» **About this exercise**: For this exercise, copy each line of the records that contains the word "Week".

--

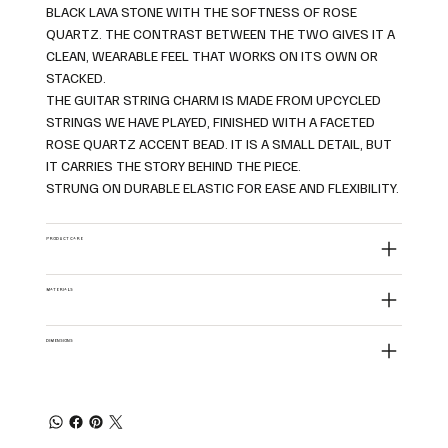
BLACK LAVA STONE WITH THE SOFTNESS OF ROSE
QUARTZ. THE CONTRAST BETWEEN THE TWO GIVES IT A
CLEAN, WEARABLE FEEL THAT WORKS ON ITS OWN OR
STACKED.
THE GUITAR STRING CHARM IS MADE FROM UPCYCLED
STRINGS WE HAVE PLAYED, FINISHED WITH A FACETED
ROSE QUARTZ ACCENT BEAD. IT IS A SMALL DETAIL, BUT
IT CARRIES THE STORY BEHIND THE PIECE.
STRUNG ON DURABLE ELASTIC FOR EASE AND FLEXIBILITY.
PRODUCT CARE
MATERIALS
DIMENSIONS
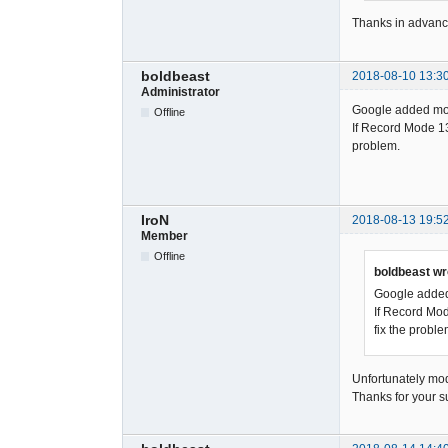
Thanks in advanc
boldbeast
2018-08-10 13:3
Administrator
Google added more
Offline
If Record Mode 13 
problem.
IroN
2018-08-13 19:5
Member
Offline
boldbeast wr
Google added 
If Record Mod
fix the proble
Unfortunately mod
Thanks for your s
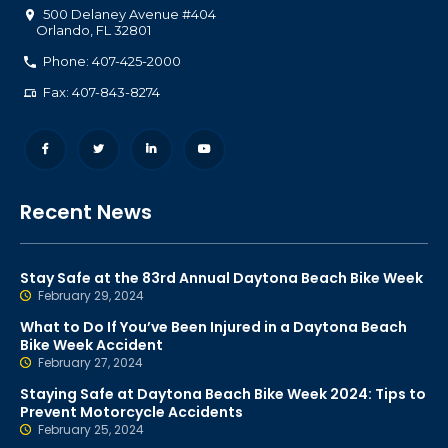
500 Delaney Avenue #404
Orlando
,
FL
32801
Phone: 407-425-2000
Fax: 407-843-8274
Recent News
Stay Safe at the 83rd Annual Daytona Beach Bike Week
February 29, 2024
What to Do If You’ve Been Injured in a Daytona Beach
Bike Week Accident
February 27, 2024
Staying Safe at Daytona Beach Bike Week 2024: Tips to
Prevent Motorcycle Accidents
February 25, 2024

--

» **Task answer**:
Stay Safe at the 83rd Annual Daytona Beach Bike Week
Bike Week Accident
Staying Safe at Daytona Beach Bike Week 2024: Tips to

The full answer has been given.